Lélia Demoisy
Crédit Photo : Marlène Goulard

Quelles sont vos influences ?

Mes influences viennent d’écrits sur la biologie comme ceux de Gilles Clément ou Francis Hallé ou encore du bagage culturel que ma famille m’a transmise de l’époque où mes parents et grands-parents vivaient en Afrique.

Elles viennent d’artistes comme Giuseppe Penone, Henrique Oliveira ou Magdalena Abakanowicz.

Des romans de Tarjei Vesaas.

Vos obsessions ?

Je suis obsédée par l’idée de vouloir retrouver dans mes pièces ce sentiment que l’on éprouve lorsque l’on rentre dans une sorte d’intimité avec les choses issues de la nature, lorsque l’expérience est directe, spontanée, corporelle.

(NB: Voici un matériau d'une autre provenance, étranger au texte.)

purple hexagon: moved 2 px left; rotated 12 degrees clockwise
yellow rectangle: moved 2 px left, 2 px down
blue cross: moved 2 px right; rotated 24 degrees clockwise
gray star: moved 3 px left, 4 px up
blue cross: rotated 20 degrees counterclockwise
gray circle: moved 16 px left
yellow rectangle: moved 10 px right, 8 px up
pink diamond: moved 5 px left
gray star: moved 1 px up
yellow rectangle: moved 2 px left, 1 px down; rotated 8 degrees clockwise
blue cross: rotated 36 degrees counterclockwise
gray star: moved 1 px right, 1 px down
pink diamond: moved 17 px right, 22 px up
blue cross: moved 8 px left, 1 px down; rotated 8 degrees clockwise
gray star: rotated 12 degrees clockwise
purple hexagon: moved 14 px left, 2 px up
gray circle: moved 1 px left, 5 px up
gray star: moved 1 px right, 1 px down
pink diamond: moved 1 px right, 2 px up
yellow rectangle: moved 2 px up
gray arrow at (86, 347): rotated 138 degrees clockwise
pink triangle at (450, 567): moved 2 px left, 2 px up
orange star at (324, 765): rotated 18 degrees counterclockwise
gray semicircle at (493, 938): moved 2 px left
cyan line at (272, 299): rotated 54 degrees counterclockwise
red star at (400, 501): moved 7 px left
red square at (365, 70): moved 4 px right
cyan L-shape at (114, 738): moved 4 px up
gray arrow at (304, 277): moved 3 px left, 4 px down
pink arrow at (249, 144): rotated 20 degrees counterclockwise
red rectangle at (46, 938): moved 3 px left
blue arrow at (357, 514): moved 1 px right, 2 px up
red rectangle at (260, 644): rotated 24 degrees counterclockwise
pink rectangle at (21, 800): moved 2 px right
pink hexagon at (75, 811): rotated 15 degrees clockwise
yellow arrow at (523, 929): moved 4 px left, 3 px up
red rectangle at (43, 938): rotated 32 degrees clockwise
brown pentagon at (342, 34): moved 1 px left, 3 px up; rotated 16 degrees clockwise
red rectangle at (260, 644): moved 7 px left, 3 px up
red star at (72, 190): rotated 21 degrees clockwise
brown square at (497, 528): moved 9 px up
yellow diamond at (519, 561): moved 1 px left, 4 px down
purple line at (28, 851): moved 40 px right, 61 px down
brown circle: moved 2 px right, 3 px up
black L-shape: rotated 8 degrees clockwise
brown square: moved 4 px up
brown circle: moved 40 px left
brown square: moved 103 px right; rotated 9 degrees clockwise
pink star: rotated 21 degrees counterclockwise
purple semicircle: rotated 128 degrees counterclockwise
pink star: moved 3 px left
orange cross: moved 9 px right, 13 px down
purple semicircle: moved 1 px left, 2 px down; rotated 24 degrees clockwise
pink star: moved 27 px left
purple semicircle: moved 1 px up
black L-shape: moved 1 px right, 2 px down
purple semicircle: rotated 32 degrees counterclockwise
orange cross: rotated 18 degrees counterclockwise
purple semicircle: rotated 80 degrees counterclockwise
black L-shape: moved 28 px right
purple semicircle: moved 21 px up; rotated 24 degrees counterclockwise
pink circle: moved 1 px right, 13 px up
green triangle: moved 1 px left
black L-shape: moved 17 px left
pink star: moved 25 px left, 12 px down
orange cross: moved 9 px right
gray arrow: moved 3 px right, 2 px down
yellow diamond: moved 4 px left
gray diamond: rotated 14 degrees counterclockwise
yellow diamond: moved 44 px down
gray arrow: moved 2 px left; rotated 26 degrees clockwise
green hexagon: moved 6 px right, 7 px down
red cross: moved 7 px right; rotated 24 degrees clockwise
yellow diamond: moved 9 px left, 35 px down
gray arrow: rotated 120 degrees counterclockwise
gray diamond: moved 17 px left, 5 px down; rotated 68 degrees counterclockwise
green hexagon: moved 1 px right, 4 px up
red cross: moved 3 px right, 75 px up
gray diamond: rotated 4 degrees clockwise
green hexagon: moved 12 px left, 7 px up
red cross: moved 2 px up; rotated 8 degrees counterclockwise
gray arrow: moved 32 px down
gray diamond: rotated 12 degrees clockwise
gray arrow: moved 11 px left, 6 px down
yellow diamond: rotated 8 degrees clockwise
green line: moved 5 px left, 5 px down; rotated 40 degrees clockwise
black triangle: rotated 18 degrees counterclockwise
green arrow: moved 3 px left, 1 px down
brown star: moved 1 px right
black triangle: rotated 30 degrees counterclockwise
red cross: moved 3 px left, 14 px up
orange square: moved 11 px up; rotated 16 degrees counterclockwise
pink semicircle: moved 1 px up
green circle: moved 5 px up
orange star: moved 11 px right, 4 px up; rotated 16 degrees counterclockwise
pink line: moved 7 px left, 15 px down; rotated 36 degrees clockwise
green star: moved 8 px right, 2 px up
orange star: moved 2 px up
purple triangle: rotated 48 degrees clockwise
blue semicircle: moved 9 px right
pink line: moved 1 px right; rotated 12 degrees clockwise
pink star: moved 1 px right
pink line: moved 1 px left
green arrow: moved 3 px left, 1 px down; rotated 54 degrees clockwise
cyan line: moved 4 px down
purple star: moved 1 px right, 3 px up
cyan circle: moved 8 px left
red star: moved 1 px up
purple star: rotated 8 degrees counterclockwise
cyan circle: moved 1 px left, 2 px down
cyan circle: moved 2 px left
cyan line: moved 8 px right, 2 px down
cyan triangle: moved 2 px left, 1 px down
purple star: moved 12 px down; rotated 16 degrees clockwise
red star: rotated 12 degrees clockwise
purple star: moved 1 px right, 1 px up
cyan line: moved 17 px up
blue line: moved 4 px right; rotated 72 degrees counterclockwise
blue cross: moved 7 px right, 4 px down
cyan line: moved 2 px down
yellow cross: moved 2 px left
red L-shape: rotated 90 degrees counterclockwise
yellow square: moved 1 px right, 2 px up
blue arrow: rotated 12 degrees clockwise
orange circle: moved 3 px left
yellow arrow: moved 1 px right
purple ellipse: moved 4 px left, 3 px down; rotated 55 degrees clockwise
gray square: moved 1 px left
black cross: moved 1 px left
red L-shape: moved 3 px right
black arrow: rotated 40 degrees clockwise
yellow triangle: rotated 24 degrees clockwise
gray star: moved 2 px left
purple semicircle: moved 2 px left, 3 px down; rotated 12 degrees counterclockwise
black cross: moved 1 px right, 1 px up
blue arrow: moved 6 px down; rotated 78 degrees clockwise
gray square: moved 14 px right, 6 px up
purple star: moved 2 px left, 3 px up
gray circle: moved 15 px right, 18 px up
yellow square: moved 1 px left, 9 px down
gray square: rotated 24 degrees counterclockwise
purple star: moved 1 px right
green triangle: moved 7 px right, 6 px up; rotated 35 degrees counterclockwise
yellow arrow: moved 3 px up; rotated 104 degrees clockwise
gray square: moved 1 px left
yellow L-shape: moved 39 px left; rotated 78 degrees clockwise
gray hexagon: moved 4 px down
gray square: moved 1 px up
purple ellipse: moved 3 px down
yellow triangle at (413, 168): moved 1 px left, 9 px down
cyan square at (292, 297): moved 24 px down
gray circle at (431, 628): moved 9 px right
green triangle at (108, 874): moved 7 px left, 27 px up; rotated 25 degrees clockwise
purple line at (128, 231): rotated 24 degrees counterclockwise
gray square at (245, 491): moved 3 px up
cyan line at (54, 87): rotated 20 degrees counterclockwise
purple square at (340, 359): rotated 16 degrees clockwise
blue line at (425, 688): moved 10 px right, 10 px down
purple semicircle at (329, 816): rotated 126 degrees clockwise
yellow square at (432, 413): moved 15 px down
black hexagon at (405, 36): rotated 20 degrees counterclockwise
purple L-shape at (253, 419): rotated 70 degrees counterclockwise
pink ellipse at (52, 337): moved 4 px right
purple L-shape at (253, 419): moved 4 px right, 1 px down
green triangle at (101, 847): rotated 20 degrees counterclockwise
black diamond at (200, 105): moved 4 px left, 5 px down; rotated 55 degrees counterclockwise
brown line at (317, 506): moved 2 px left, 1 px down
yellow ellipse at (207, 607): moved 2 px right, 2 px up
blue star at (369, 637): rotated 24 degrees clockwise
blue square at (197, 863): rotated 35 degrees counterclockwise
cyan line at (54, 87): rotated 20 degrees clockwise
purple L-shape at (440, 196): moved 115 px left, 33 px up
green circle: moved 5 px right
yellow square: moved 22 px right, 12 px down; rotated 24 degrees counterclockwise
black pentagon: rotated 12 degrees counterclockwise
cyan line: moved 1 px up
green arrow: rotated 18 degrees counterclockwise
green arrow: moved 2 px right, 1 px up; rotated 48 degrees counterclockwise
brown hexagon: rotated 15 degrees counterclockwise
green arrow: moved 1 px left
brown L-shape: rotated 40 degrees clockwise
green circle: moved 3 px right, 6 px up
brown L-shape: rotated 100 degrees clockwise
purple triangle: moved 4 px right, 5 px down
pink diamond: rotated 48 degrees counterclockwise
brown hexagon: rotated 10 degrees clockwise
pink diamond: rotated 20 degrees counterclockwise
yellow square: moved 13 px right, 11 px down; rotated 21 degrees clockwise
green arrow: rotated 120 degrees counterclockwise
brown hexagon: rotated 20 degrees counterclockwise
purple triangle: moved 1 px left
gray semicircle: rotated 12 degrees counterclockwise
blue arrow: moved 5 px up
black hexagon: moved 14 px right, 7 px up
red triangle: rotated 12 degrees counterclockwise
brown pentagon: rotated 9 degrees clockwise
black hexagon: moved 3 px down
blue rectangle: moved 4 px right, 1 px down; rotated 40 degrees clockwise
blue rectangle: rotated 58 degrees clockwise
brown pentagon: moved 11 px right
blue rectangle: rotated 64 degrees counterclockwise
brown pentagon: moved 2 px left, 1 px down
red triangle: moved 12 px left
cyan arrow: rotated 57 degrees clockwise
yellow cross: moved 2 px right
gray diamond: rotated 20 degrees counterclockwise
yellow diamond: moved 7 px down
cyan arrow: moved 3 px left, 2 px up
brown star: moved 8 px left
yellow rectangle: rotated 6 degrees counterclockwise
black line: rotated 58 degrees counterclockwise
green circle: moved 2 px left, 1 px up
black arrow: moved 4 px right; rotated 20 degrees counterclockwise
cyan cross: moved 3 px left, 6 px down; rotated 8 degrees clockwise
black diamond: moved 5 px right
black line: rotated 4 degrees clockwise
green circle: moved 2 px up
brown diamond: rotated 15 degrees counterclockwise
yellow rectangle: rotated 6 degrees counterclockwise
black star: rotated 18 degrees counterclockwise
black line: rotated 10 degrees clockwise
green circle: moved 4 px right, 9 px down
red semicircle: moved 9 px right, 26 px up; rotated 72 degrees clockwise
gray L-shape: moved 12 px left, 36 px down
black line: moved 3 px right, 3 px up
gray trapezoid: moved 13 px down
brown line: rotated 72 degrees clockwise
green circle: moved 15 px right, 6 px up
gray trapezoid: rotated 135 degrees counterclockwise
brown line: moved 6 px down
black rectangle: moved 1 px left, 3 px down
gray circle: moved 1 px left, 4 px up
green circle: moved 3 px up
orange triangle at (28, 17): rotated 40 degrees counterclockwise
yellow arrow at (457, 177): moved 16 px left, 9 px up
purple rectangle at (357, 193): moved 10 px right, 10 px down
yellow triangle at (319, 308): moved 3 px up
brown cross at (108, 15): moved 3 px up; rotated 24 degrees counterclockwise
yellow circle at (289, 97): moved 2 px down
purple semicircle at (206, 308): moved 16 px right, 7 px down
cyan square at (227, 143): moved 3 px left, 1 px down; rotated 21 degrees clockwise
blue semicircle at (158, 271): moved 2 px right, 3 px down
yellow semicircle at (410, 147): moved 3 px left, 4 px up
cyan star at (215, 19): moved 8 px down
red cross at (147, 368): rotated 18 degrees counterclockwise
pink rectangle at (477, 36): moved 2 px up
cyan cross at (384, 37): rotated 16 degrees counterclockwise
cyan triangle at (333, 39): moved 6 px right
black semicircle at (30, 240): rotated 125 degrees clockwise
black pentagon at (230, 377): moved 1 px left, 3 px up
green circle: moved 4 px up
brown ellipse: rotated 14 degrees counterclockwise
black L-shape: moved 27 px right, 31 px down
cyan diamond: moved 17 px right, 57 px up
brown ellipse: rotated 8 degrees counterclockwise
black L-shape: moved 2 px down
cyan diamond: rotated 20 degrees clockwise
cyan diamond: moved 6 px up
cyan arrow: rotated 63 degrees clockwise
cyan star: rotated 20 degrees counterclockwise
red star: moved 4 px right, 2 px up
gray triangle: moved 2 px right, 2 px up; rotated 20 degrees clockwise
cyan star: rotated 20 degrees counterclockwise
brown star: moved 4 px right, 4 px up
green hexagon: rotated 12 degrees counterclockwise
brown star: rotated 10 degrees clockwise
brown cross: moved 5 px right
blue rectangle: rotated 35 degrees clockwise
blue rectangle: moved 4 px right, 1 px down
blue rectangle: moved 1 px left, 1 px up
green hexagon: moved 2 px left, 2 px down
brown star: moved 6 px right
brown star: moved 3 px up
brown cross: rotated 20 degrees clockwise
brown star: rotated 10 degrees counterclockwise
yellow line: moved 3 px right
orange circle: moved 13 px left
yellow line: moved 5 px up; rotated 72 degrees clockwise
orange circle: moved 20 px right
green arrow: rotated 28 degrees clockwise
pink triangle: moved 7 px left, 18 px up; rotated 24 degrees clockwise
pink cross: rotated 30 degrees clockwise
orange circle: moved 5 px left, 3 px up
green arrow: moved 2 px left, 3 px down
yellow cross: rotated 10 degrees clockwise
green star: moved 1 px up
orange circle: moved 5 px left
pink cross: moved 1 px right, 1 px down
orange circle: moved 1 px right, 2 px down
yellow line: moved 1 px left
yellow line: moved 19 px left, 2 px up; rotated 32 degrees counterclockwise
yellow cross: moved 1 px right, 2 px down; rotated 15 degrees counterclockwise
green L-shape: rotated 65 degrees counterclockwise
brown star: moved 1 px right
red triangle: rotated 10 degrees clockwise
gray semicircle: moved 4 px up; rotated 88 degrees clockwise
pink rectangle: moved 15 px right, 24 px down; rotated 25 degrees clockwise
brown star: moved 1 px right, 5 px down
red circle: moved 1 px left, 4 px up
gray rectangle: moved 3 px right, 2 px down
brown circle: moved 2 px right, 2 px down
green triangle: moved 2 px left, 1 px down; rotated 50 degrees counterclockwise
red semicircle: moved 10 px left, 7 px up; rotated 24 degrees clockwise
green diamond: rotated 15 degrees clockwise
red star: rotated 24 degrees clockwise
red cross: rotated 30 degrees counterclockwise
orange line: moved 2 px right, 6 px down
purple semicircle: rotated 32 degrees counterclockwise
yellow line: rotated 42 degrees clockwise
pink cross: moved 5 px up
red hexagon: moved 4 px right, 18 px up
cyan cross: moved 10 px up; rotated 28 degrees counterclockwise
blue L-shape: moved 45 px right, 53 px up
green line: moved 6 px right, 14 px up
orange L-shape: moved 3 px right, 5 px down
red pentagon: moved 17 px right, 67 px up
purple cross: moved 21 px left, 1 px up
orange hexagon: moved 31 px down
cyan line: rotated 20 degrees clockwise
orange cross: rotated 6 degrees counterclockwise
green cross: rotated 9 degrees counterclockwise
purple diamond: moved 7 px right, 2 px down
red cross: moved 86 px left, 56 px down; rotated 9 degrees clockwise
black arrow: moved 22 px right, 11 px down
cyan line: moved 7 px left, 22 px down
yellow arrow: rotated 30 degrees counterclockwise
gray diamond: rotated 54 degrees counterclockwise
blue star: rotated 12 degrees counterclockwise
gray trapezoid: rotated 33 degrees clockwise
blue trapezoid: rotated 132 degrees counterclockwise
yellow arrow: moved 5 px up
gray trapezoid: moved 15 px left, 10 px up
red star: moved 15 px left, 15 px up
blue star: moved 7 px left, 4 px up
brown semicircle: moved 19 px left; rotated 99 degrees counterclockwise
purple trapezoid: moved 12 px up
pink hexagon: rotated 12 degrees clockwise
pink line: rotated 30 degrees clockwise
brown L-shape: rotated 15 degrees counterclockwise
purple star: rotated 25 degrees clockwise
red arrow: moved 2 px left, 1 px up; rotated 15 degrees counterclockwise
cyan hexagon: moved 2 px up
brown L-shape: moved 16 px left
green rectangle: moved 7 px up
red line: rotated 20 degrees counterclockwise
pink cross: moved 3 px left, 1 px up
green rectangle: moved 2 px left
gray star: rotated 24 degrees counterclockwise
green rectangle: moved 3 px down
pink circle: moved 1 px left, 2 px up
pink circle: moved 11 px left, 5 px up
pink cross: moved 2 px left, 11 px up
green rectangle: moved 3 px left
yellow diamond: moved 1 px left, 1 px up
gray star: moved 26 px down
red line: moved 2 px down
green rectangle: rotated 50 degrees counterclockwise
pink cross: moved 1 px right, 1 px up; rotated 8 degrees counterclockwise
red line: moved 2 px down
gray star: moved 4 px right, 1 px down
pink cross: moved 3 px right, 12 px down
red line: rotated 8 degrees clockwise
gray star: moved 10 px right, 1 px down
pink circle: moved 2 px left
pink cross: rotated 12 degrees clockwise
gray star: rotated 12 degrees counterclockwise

Pour ça je ne peux pas être dans la représentation, mes pièces doivent être ces choses quasi-vivantes qui, par l’hybridation, se situent juste à un entre-deux inconfortable.

Si dans mes sculptures j’utilise des matériaux issus du vivant c’est justement parce qu’ils rentrent en résonnance avec notre propre corps par mimétisme et font appel à des souvenirs indicibles issus de nos propres expériences de la nature.

C’est en tout cas l’objectif que je me suis donné.

Parlez-nous de l'une de vos réalisations ou expositions dont vous êtes le/la plus satisfait(e) et/ou qui vous a rendu(e) heureux(se)

Je vais vous parler d’une exposition qui a lieu en ce moment. Il s’agit de l’exposition Garden Party « urbex » créée par Valérie Arconati. Elle prend place dans un espace tout à fait atypique puisqu’il s’agit du cloître délabré qui jouxte le Centre d’art La Chapelle à Clairefontaine. J’y expose quatre grandes pièces réparties dans deux salles. Il a fallu jouer avec les graffitis sur les murs, les grands volumes, la seule lumière naturelle qui passe au travers des vitres cassées et le vent qui s’y engouffre.

L’une de mes pièces s’accorde particulièrement bien avec ce lieu incroyable, il s’agit de Fossilisation Forcée. C’est une pièce qui m’a demandé beaucoup de travail et d’investissement physique puisque c’est un tronc de Cèdre Bleu de 3m de long et 70 cm de diamètre que je suis venue débiter, sculpter et brûler jusqu’à ce que le cylindre complet de bois se soit transformé en un amoncellement de pierres. L’acte de transformation était au moins aussi important que la pièce finie et je suis très heureuse d’avoir pu l’exposer à cette occasion, dans cet espace-là.

Légende Photo : Vue de l’exposition Garden Party « urbex » créée par Valérie Arconati

Emmenez-nous quelque part

Il y a quasiment un an (l’hiver dernier) je partais pour la Patagonie. J’y allais pour une résidence d’artiste à San Carlos de Bariloche au Nord mais j’ai ensuite poursuivi le périple jusqu’à l’extrême Sud de la Patagonie. Et c’est de là-bas que sont venues les idées de plusieurs pièces dont Fossilisation forcées puisque l’on y trouve des  « forêts pétrifiées », qui sont en réalité des champs de cailloux. C’est là-bas que j’ai réalisé mes sérigraphies Usnea Barbata à partir de lichens que j’ai observé et j’ai même pu travailler des essences de bois locales.

Mais c’est surtout une nouvelle approche du rapport à la nature que j’y ai découvert, ainsi que des rencontres artistiques précieuses.

L’un de mes projets en cours prend pour source un voyage un tout petit peu plus ancien mais qui a été tout aussi important pour moi, la Mongolie.